Auch Eryne hatte sich einverstanden erklärt, ließ die anderen aber lange warten. Nach geraumer Weile kam sie endlich zum Vorschein. Amanon, der im Schein der Laternen am Kai auf- und abmarschierte, sah sie an Deck auftauchen und blieb wie vom Donner gerührt stehen. Eryne hatte sich selbst übertroffen.
Vielleicht hatte sie nur ihre rot geweinten Augen kaschieren wollen – das jedenfalls war ihr gelungen. Das Fräulein von Kercyan hatte sich herausgeputzt wie für einen Hofball. Amanon hatte noch nie eine Frau so schön gefunden. Obwohl es ihm unangenehm war, konnte er nicht umhin, sie mit den Augen zu verschlingen und jedes noch so kleine Detail zu bewundern: das kunstvoll hochgesteckte Haar, das prachtvolle grüne Kleid mit dem spitzenbesetzten Ausschnitt, die Seidenhandschuhe, die edlen Strümpfe, die unter dem langen Rock hervorlugten … Am meisten aber verwirrte ihn das strahlende Lächeln, das ihm die zukünftige Herzogin schenkte. Vergessen waren seine Neugier, die bohrenden Fragen, die er so bald wie möglich mit allen besprechen wollte. Er brachte es einfach nicht über sich, ihr damit den Abend zu verderben. Jedenfalls nicht gleich.

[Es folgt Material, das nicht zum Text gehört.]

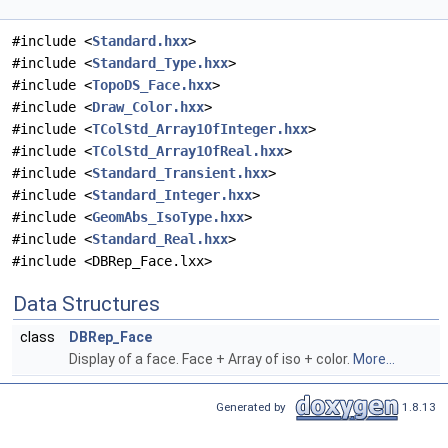
#include <
Standard.hxx
>
#include <
Standard_Type.hxx
>
#include <
TopoDS_Face.hxx
>
#include <
Draw_Color.hxx
>
#include <
TColStd_Array1OfInteger.hxx
>
#include <
TColStd_Array1OfReal.hxx
>
#include <
Standard_Transient.hxx
>
#include <
Standard_Integer.hxx
>
#include <
GeomAbs_IsoType.hxx
>
#include <
Standard_Real.hxx
>
#include <DBRep_Face.lxx>
Data Structures
class
DBRep_Face
Display of a face. Face + Array of iso + color.
More...
Generated by
1.8.13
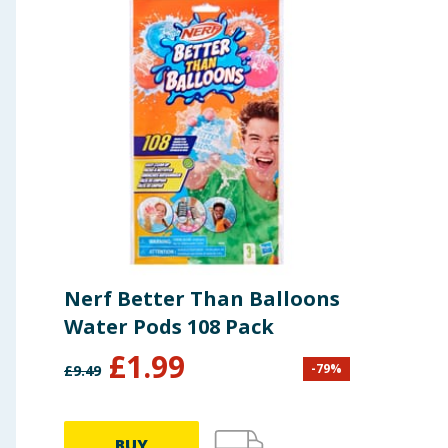
Nerf Better Than Balloons
Water Pods 108 Pack
£
1.99
-
79
%
£
9.49
BUY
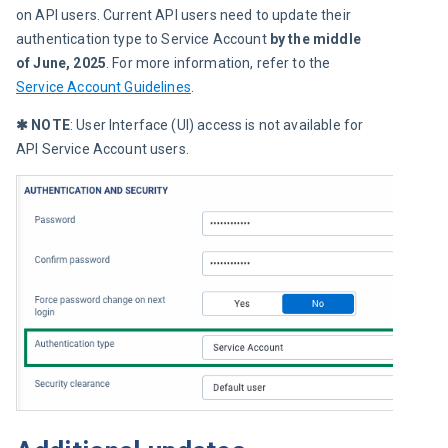
on API users. Current API users need to update their 
authentication type to Service Account 
by the middle 
of June, 2025
. For more information, refer to the 
Service Account Guidelines
.
✱ NOTE
: User Interface (UI) access is not available for 
API Service Account users.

Den anderen ging es wohl ähnlich, denn niemand erwähnte, worüber sie sich den ganzen Tag die Köpfe heißgeredet hatten. Außerdem war es schon spät, und ihnen knurrten die Mägen.

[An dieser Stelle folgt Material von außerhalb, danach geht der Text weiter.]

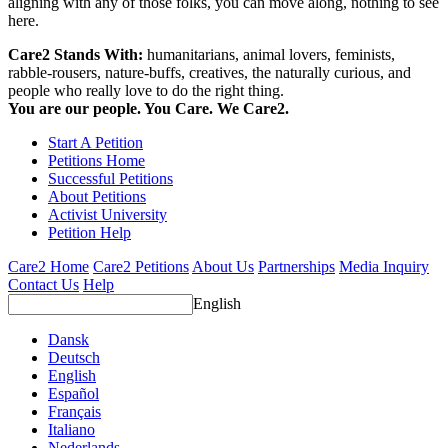
aligning with any of those folks, you can move along, nothing to see
here.
Care2 Stands With:
humanitarians, animal lovers, feminists,
rabble-rousers, nature-buffs, creatives, the naturally curious, and
people who really love to do the right thing.
You are our people. You Care. We Care2.
Start A Petition
Petitions Home
Successful Petitions
About Petitions
Activist University
Petition Help
Care2 Home
Care2 Petitions
About Us
Partnerships
Media Inquiry
Contact Us
Help
English
Dansk
Deutsch
English
Español
Français
Italiano
Nederlands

Nachdem Amanon das Zeichen zum Aufbruch gegeben hatte, brachte er noch rasch ein Stück Stoff an der Luke an, damit sie sehen konnten, ob jemand in ihrer Abwesenheit unter Deck herumgeschnüffelt hatte. Als er die Gabiere als Letzter verließ, hoffte er inständig, dass ihnen wenigstens heute Abend Ruhe vergönnt wäre.

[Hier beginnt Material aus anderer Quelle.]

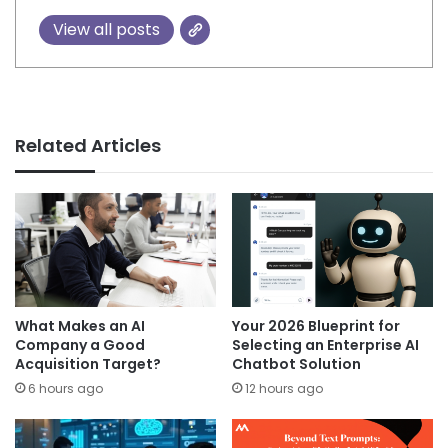
View all posts
Related Articles
What Makes an AI
Your 2026 Blueprint for
Company a Good
Selecting an Enterprise AI
Acquisition Target?
Chatbot Solution
6 hours ago
12 hours ago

Bald spazierte die kleine Gruppe so gut gelaunt wie schon lange nicht mehr durch die Straßen der Stadt. Zejabel und Nolan liefen in ein Gespräch vertieft nebeneinander her, Bowbaq hatte Niss an die Hand genommen und lächelte zufrieden in sich hinein, und Keb mit seinen in die Stirn hängenden Haaren und dem Pelzmantel bildete die Nachhut. Amanon lief zwischen Eryne und Cael, bis dieser plötzlich langsamer wurde, um auf Keb zu warten, und seinem Cousin dabei verschwörerisch zuzwinkerte.
»Ich war noch nie in einem anderen Land«, sagte Eryne nach einer Weile.